Tujuan pembersihan yang dilakukan Salaka pada lingkaran dalam Dahayu dan lingkaran kedua adalah untuk mempersiapkan penyatuan seluruh unsur perak yang masih tersisa di bekas kerajaan wangsa Akasha dan Pasyu yang pernah bertahta belasan ribu tahun silam.
Adanya gangguan dan kekotoran yang ditimbulkan Dubiksa serta pasukannya, akan mempersulit penyatuan yang diharapkan. Mengapa serbuk perak tak digunakan langsung untuk menghadapi empat pasukan utama : Basruwa, Basunggal, Badwasa dan Bagulwab? Itu pula yang ditanyakan Candina.
"Kita tak dapat mengandalkan kekuatan sendiri, Candina," jelas Salaka. "Pertimbanganku, serbuk perak hanya dapat mengalahkan pasukan Dubiksa. Mereka mati, begitu saja."
"Mereka mati," Candina mengulang, "kita dapat keuntungan. Bukankah begitu?"
"Ya. Tapi, tak ada hal lebih yang didapatkan kecuali kematian mereka. Ketika melemparkan serbuk perak ke cermin, aku berharap lebih banyak kekuatan yang bergabung bersama kita."
Candina membelalakkan mata, "apa maksudmu, Salaka?"
"Aku melihat kekuatan Silva," Salaka merenung. "Ia bisa menguasai perak dan memanfaatkannya. Kita terbantu sekali. Dapatkah kau bayangkan bila banyak orang seperti Silva mendukung kita?"
Candina terdiam. Ia merindukan gadis itu. Gadis pemurung yang tak tertebak. Gadis pendiam, penyendiri, selalu tak diperhitungkan. Nyatanya, ia menyimpan kekuatan istimewa yang dapat diledakkan bila mendapatkan pemicu tepat.
"Aku harap Sonna dapat menggantikannya…," ujar Candina, suaranya mengambang tak yakin.
"Ya."
"Walau Sonna tak seperti Silva," Candina mengingatkan.
"Ya."
"Apakah kau tak memaafkan Silva, Salaka?" pancing Candina. Ia merasa iba pada beban berat yang harus ditanggung sebagian besar oleh pemuda di depannya. Hampir seluruh malam Salaka digunakan untuk bersemedi, melapisi persenjataan para prajurit yang akan digunakan dalam pertarungan agar lebih memiliki daya hancur yang lebih dahsyat.
"Bila ada Silva di sini, mungkin kita akan terbantu," gumam Candina.
Salaka terdiam.
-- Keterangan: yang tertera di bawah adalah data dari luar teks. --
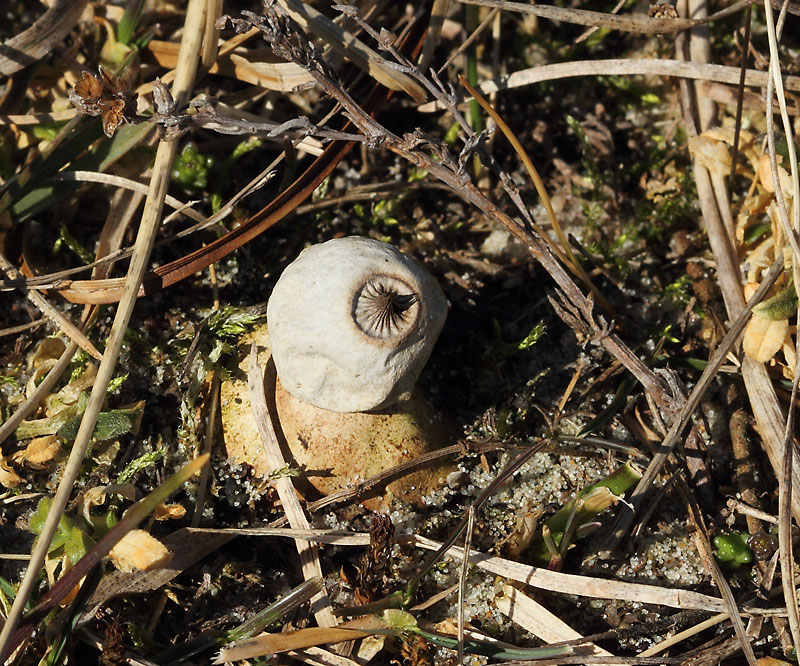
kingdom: Fungi
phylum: Basidiomycota
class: Agaricomycetes
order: Geastrales
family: Geastraceae
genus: Geastrum
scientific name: Geastrum striatum
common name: dværg-stjernebold
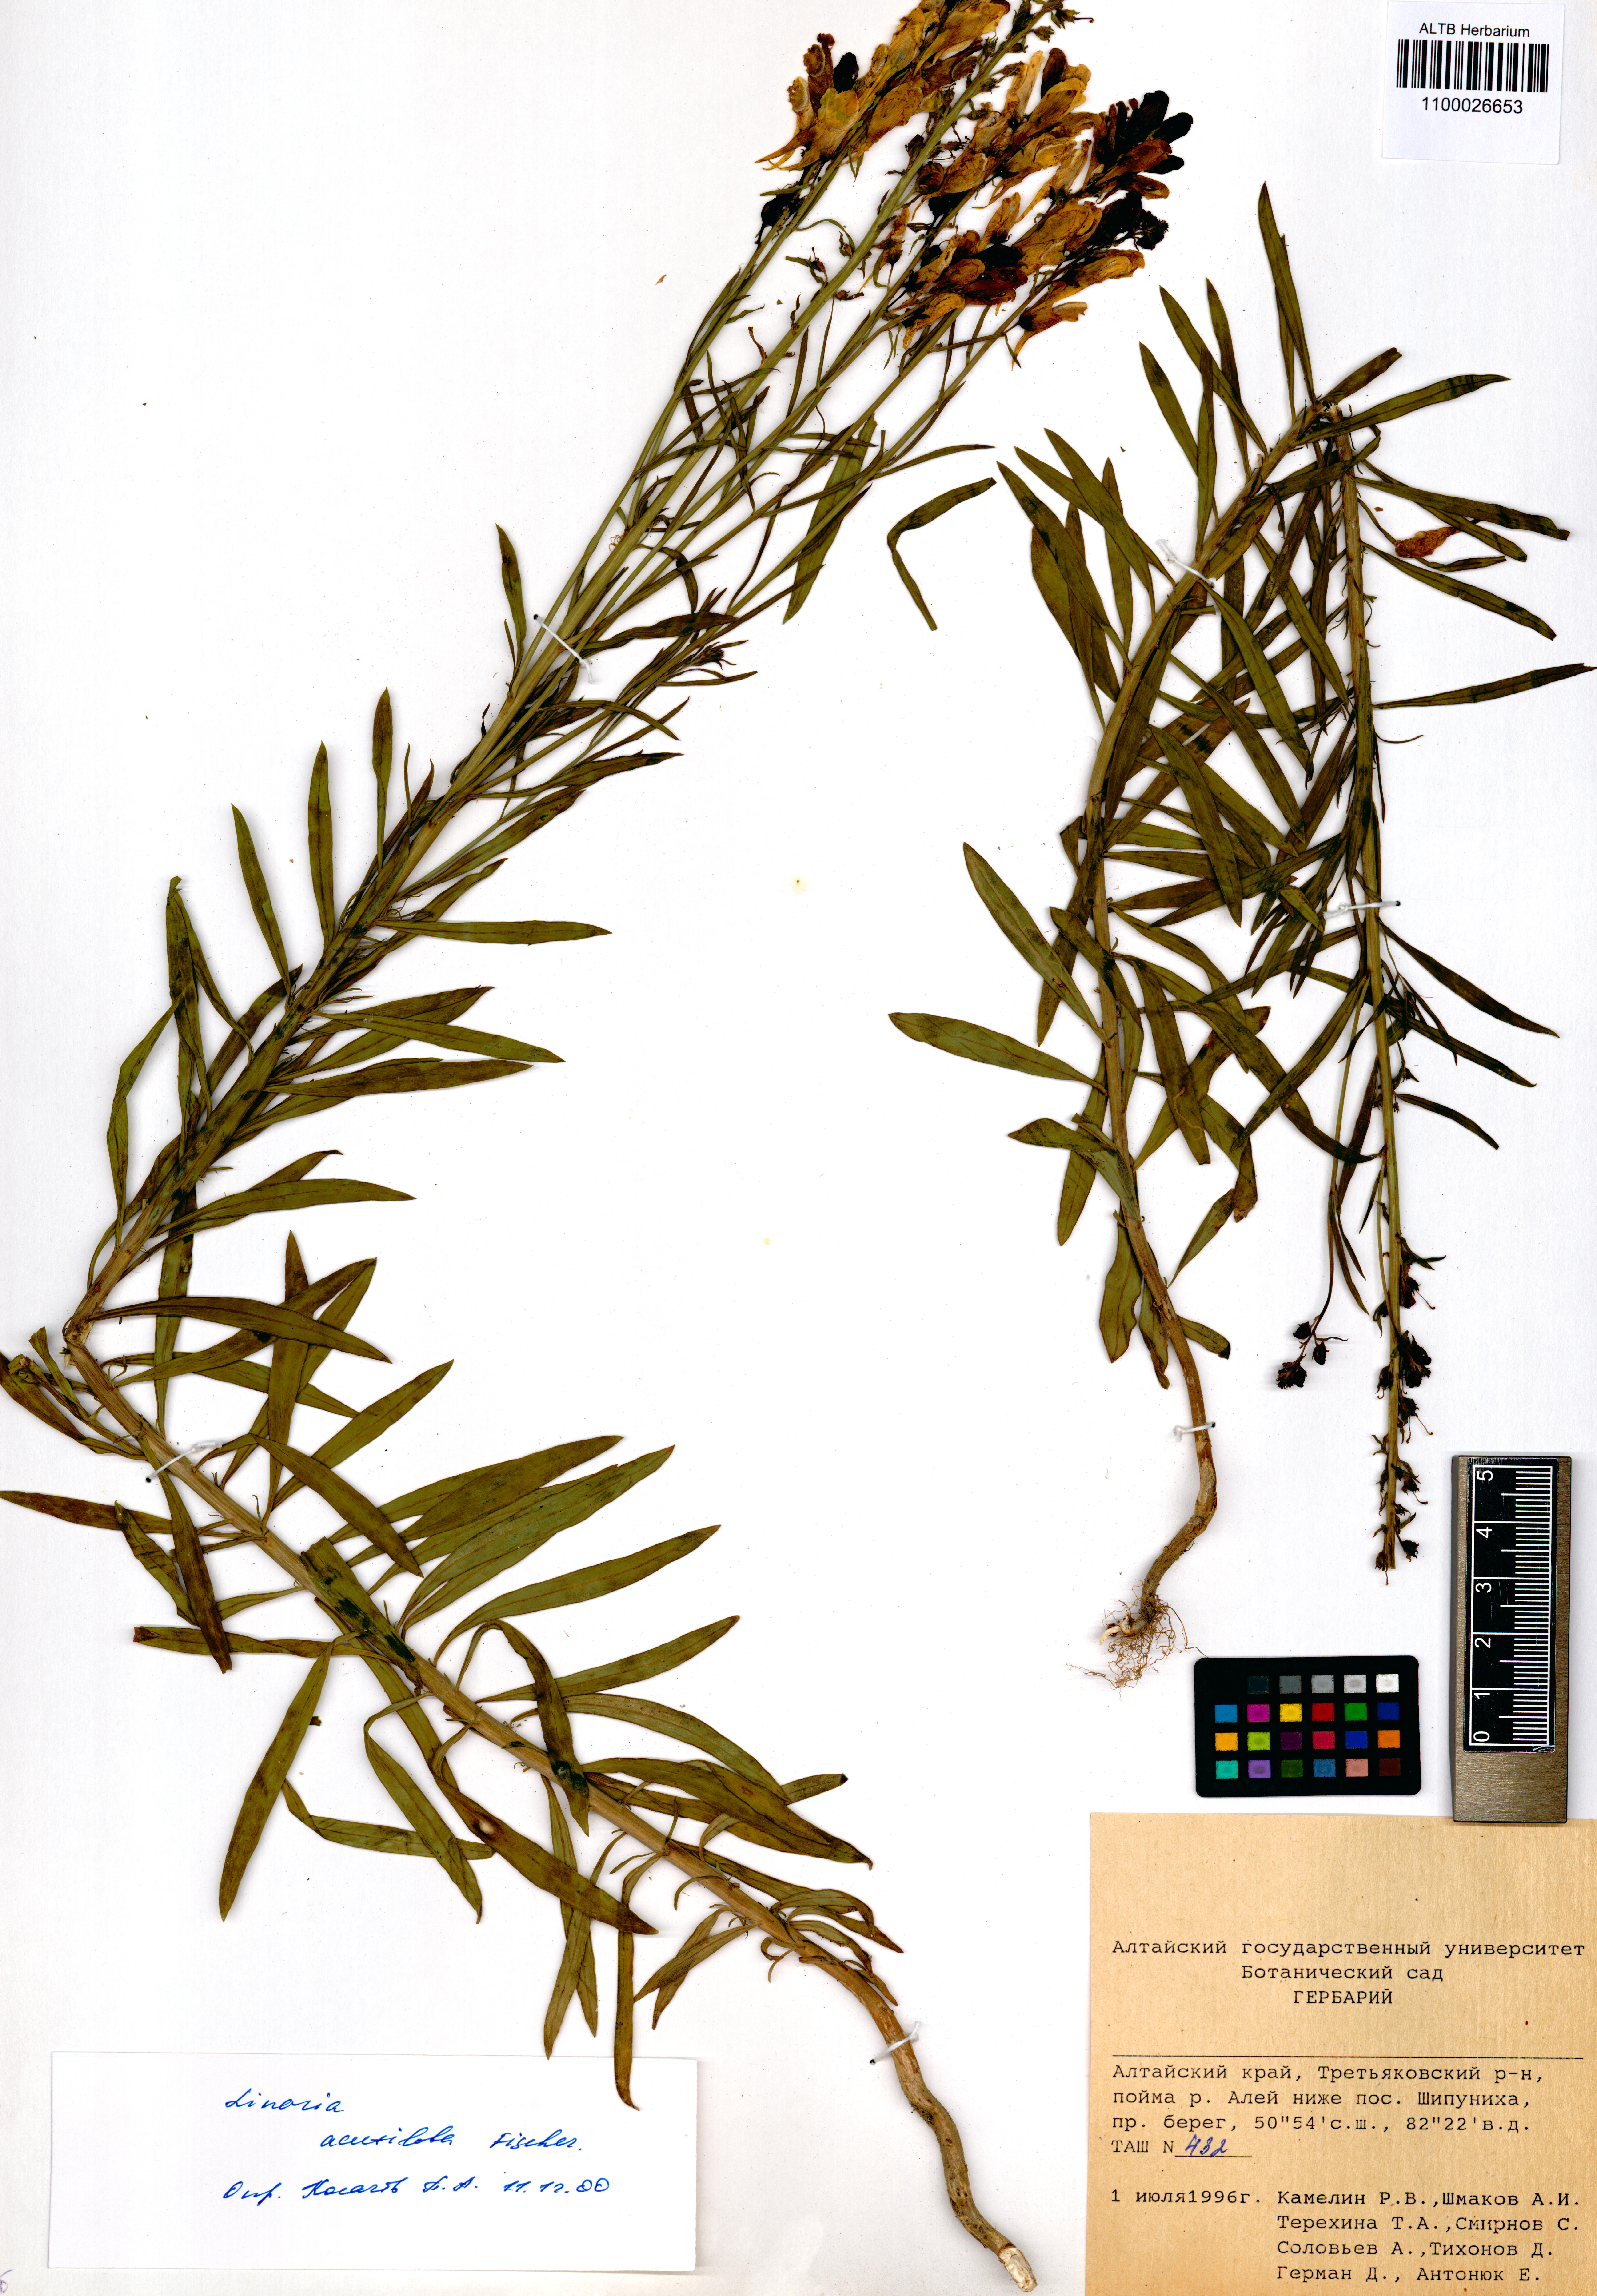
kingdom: Plantae
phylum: Tracheophyta
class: Magnoliopsida
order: Lamiales
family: Plantaginaceae
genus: Linaria
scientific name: Linaria acutiloba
Tak mengiyakan, tak menyangkal.
Suatu saat, Candina, bila waktu masih berpihak; aku akan mengisahkan secara lengkap kisah leluhurku padamu. Apakah sejarah akan berulang, untuk kesekian kali? Suara batin Salaka berucap, menghadapi gadis di hadapannya.
🔅🔆🔅
Sebuah malam yang tenang bagi banyak orang. Sebuah malam yang bising dan menegangkan bagi sosok seperti Salaka dan pasukan Dubiksa. Tahun-tahun terbagi menjadi bulan. Bulan terpisah dalam pekan demi pekan dan hari demi hari. Dalam waktu satu hari; berdetak detik, menit hingga jam. Ada waktu-waktu istimewa yang diwaspadai oleh setiap makhluk di alam semesta.
Di atas dini hari, adalah masa emas bagi pasukan Dubiksa untuk menebarkan terror ke hati manusia. Salaka mengamati angkasa di luar ruang Dahayu. Cuaca sebagian tampak berkabut hingga beberapa lapis ke luar Dahayu, udara terasa lebih lembab dan suhu turun dengan cepat. Matanya tajam meneliti dan memikirkan sesuatu.
"Dirya! Balwa! Lingkaran dalam sudah kalian pastikan bersih?" Salaka berkata.
"Sudah, Pangeran!"
"Lingkaran kedua, bagaimana?"
"Malam ini, kami akan selesaikan urusannya."
"Kalian sanggup hingga lingkaran luar?" Salaka kembali bertanya.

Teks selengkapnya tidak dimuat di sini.